## [Directions]
Please reproduce the data below line for line without changing anything, and leave out the pictures.
_____
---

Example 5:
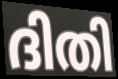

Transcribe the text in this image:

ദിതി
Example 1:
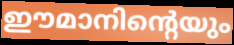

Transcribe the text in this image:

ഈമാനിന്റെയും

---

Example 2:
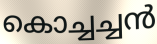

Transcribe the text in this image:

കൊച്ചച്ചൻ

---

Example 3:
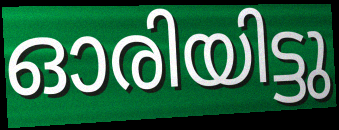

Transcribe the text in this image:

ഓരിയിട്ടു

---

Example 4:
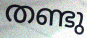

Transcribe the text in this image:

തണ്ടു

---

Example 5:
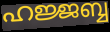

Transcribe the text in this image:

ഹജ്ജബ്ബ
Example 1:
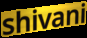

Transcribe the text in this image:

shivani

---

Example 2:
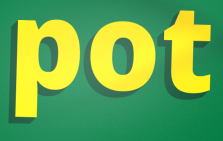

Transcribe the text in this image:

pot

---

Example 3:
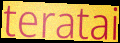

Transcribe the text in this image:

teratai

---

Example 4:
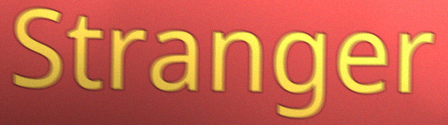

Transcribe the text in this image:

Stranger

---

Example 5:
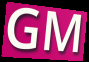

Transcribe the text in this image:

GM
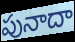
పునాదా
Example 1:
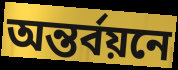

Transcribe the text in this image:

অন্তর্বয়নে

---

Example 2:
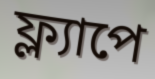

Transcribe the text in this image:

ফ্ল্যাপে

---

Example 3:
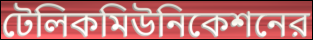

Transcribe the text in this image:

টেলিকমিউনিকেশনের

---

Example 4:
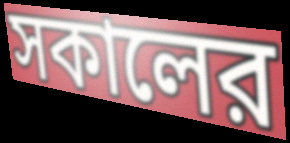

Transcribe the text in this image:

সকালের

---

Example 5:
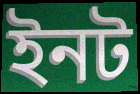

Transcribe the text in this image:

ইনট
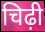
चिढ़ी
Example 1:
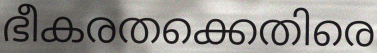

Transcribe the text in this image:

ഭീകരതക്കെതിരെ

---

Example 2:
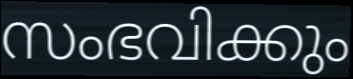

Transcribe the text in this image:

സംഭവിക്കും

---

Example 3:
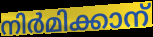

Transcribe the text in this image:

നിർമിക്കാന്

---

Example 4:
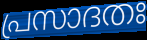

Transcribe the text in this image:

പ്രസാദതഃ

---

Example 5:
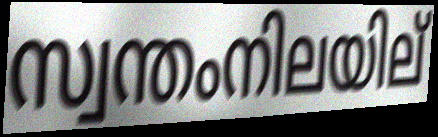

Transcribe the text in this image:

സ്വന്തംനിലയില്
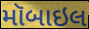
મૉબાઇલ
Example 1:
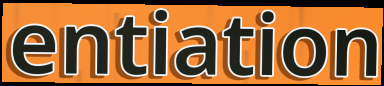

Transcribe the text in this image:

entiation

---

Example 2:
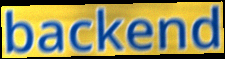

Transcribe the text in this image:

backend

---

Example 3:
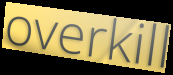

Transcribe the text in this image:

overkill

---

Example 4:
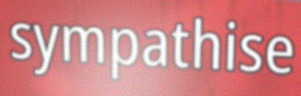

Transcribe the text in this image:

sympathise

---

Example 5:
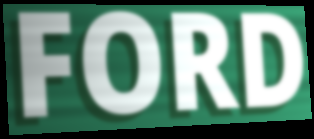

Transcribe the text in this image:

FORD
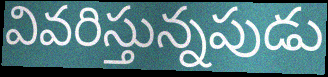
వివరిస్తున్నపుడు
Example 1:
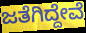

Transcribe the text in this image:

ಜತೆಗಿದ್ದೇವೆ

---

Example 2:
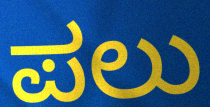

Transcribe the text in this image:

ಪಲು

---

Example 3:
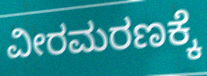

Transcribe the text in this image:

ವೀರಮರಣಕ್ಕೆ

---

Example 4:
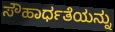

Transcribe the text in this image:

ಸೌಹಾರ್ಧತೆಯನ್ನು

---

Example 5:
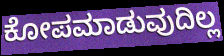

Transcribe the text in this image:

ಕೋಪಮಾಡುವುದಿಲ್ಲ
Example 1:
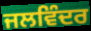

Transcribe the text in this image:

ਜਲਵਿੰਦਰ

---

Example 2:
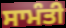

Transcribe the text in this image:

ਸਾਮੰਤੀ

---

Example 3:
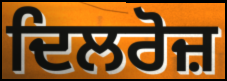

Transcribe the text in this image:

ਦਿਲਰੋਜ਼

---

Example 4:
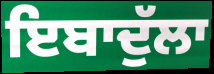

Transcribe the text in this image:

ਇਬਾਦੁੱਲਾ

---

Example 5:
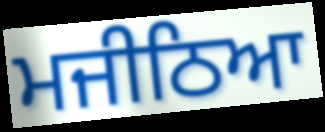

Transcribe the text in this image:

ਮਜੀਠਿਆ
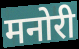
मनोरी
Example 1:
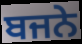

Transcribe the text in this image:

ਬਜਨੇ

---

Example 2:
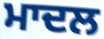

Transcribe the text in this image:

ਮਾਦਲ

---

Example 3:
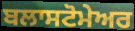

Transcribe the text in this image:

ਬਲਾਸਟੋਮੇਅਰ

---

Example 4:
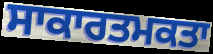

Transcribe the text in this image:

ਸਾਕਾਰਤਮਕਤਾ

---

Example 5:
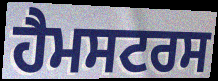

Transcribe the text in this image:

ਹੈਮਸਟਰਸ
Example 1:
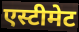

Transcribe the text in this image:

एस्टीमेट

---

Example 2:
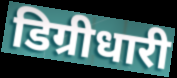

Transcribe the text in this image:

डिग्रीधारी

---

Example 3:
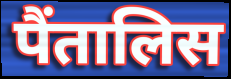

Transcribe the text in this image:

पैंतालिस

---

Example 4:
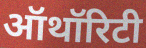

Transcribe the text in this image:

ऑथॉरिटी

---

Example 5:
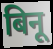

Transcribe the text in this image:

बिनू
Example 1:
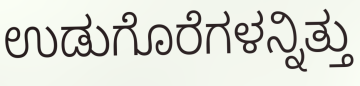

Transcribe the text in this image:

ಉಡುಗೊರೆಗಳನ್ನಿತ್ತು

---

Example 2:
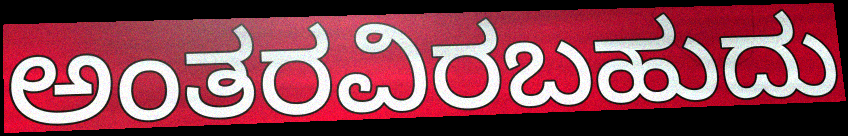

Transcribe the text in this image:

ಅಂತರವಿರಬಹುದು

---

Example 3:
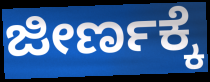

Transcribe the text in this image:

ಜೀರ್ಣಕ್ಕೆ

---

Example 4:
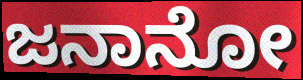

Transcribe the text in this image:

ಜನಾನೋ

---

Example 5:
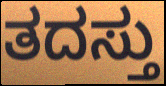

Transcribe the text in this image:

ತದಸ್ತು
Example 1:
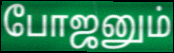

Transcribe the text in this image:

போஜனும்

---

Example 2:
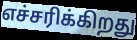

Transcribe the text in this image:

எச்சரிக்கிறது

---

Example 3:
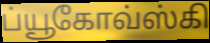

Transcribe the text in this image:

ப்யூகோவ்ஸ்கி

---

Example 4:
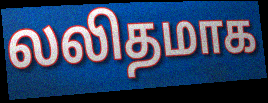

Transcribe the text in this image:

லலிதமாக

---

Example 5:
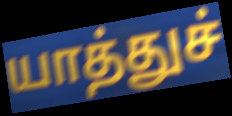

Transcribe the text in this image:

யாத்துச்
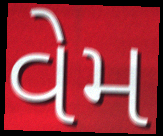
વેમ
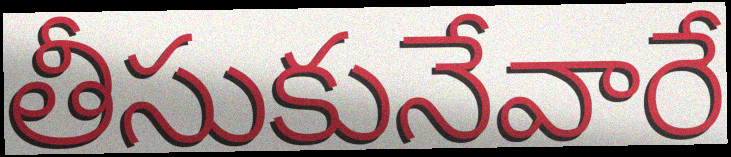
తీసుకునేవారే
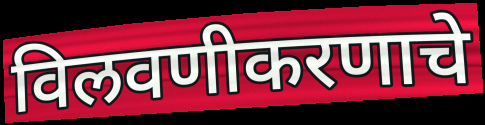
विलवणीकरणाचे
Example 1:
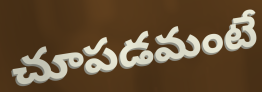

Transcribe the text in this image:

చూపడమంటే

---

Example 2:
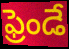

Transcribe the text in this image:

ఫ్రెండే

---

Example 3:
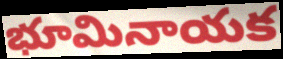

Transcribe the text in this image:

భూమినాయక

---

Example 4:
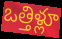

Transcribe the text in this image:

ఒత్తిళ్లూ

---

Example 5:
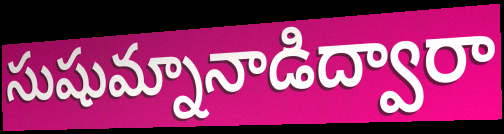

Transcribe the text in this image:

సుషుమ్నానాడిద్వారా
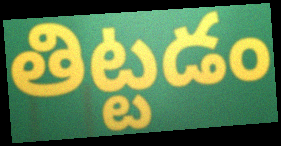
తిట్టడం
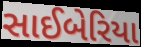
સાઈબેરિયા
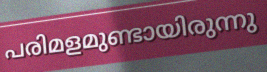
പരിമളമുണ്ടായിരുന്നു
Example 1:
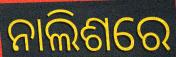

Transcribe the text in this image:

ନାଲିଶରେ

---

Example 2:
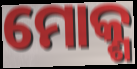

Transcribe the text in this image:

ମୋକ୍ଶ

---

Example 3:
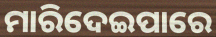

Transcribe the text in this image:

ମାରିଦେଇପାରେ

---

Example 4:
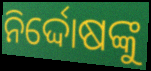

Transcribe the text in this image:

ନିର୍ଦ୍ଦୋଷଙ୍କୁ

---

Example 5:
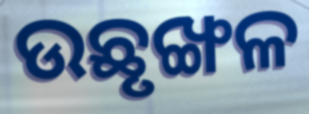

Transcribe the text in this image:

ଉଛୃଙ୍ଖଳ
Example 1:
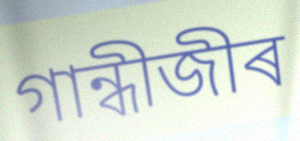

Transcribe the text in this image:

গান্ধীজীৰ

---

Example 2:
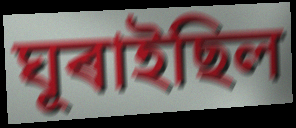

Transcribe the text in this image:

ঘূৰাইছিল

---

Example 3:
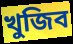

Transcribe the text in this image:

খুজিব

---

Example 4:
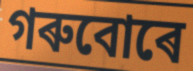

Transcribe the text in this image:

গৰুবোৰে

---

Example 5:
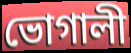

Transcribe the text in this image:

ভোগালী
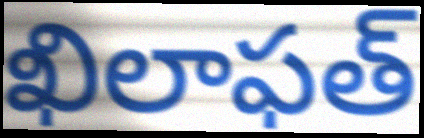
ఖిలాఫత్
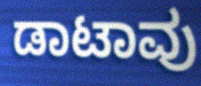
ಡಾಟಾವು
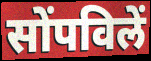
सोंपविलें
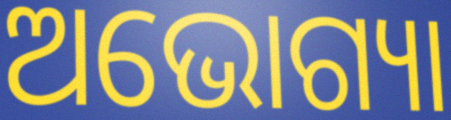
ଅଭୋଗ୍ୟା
_____
## [Exercise solution]
---

Example 5:

Transcribe the text in this image:

ദിതി
Example 1:

Transcribe the text in this image:

ഈമാനിന്റെയും

---

Example 2:

Transcribe the text in this image:

കൊച്ചച്ചൻ

---

Example 3:

Transcribe the text in this image:

ഓരിയിട്ടു

---

Example 4:

Transcribe the text in this image:

തണ്ടു

---

Example 5:

Transcribe the text in this image:

ഹജ്ജബ്ബ
Example 1:

Transcribe the text in this image:

shivani

---

Example 2:

Transcribe the text in this image:

pot

---

Example 3:

Transcribe the text in this image:

teratai

---

Example 4:

Transcribe the text in this image:

Stranger

---

Example 5:

Transcribe the text in this image:

GM
పునాదా
Example 1:

Transcribe the text in this image:

অন্তর্বয়নে

---

Example 2:

Transcribe the text in this image:

ফ্ল্যাপে

---

Example 3:

Transcribe the text in this image:

টেলিকমিউনিকেশনের

---

Example 4:

Transcribe the text in this image:

সকালের

---

Example 5:

Transcribe the text in this image:

ইনট
चिढ़ी
Example 1:

Transcribe the text in this image:

ഭീകരതക്കെതിരെ

---

Example 2:

Transcribe the text in this image:

സംഭവിക്കും

---

Example 3:

Transcribe the text in this image:

നിർമിക്കാന്

---

Example 4:

Transcribe the text in this image:

പ്രസാദതഃ

---

Example 5:

Transcribe the text in this image:

സ്വന്തംനിലയില്
મૉબાઇલ
Example 1:

Transcribe the text in this image:

entiation

---

Example 2:

Transcribe the text in this image:

backend

---

Example 3:

Transcribe the text in this image:

overkill

---

Example 4:

Transcribe the text in this image:

sympathise

---

Example 5:

Transcribe the text in this image:

FORD
వివరిస్తున్నపుడు
Example 1:

Transcribe the text in this image:

ಜತೆಗಿದ್ದೇವೆ

---

Example 2:

Transcribe the text in this image:

ಪಲು

---

Example 3:

Transcribe the text in this image:

ವೀರಮರಣಕ್ಕೆ

---

Example 4:

Transcribe the text in this image:

ಸೌಹಾರ್ಧತೆಯನ್ನು

---

Example 5:

Transcribe the text in this image:

ಕೋಪಮಾಡುವುದಿಲ್ಲ
Example 1:

Transcribe the text in this image:

ਜਲਵਿੰਦਰ

---

Example 2:

Transcribe the text in this image:

ਸਾਮੰਤੀ

---

Example 3:

Transcribe the text in this image:

ਦਿਲਰੋਜ਼

---

Example 4:

Transcribe the text in this image:

ਇਬਾਦੁੱਲਾ

---

Example 5:

Transcribe the text in this image:

ਮਜੀਠਿਆ
मनोरी
Example 1:

Transcribe the text in this image:

ਬਜਨੇ

---

Example 2:

Transcribe the text in this image:

ਮਾਦਲ

---

Example 3:

Transcribe the text in this image:

ਬਲਾਸਟੋਮੇਅਰ

---

Example 4:

Transcribe the text in this image:

ਸਾਕਾਰਤਮਕਤਾ

---

Example 5:

Transcribe the text in this image:

ਹੈਮਸਟਰਸ
Example 1:

Transcribe the text in this image:

एस्टीमेट

---

Example 2:

Transcribe the text in this image:

डिग्रीधारी

---

Example 3:

Transcribe the text in this image:

पैंतालिस

---

Example 4:

Transcribe the text in this image:

ऑथॉरिटी

---

Example 5:

Transcribe the text in this image:

बिनू
Example 1:

Transcribe the text in this image:

ಉಡುಗೊರೆಗಳನ್ನಿತ್ತು

---

Example 2:

Transcribe the text in this image:

ಅಂತರವಿರಬಹುದು

---

Example 3:

Transcribe the text in this image:

ಜೀರ್ಣಕ್ಕೆ

---

Example 4:

Transcribe the text in this image:

ಜನಾನೋ

---

Example 5:

Transcribe the text in this image:

ತದಸ್ತು
Example 1:

Transcribe the text in this image:

போஜனும்

---

Example 2:

Transcribe the text in this image:

எச்சரிக்கிறது

---

Example 3:

Transcribe the text in this image:

ப்யூகோவ்ஸ்கி

---

Example 4:

Transcribe the text in this image:

லலிதமாக

---

Example 5:

Transcribe the text in this image:

யாத்துச்
વેમ
తీసుకునేవారే
विलवणीकरणाचे
Example 1:

Transcribe the text in this image:

చూపడమంటే

---

Example 2:

Transcribe the text in this image:

ఫ్రెండే

---

Example 3:

Transcribe the text in this image:

భూమినాయక

---

Example 4:

Transcribe the text in this image:

ఒత్తిళ్లూ

---

Example 5:

Transcribe the text in this image:

సుషుమ్నానాడిద్వారా
తిట్టడం
સાઈબેરિયા
പരിമളമുണ്ടായിരുന്നു
Example 1:

Transcribe the text in this image:

ନାଲିଶରେ

---

Example 2:

Transcribe the text in this image:

ମୋକ୍ଶ

---

Example 3:

Transcribe the text in this image:

ମାରିଦେଇପାରେ

---

Example 4:

Transcribe the text in this image:

ନିର୍ଦ୍ଦୋଷଙ୍କୁ

---

Example 5:

Transcribe the text in this image:

ଉଛୃଙ୍ଖଳ
Example 1:

Transcribe the text in this image:

গান্ধীজীৰ

---

Example 2:

Transcribe the text in this image:

ঘূৰাইছিল

---

Example 3:

Transcribe the text in this image:

খুজিব

---

Example 4:

Transcribe the text in this image:

গৰুবোৰে

---

Example 5:

Transcribe the text in this image:

ভোগালী
ఖిలాఫత్
ಡಾಟಾವು
सोंपविलें
ଅଭୋଗ୍ୟା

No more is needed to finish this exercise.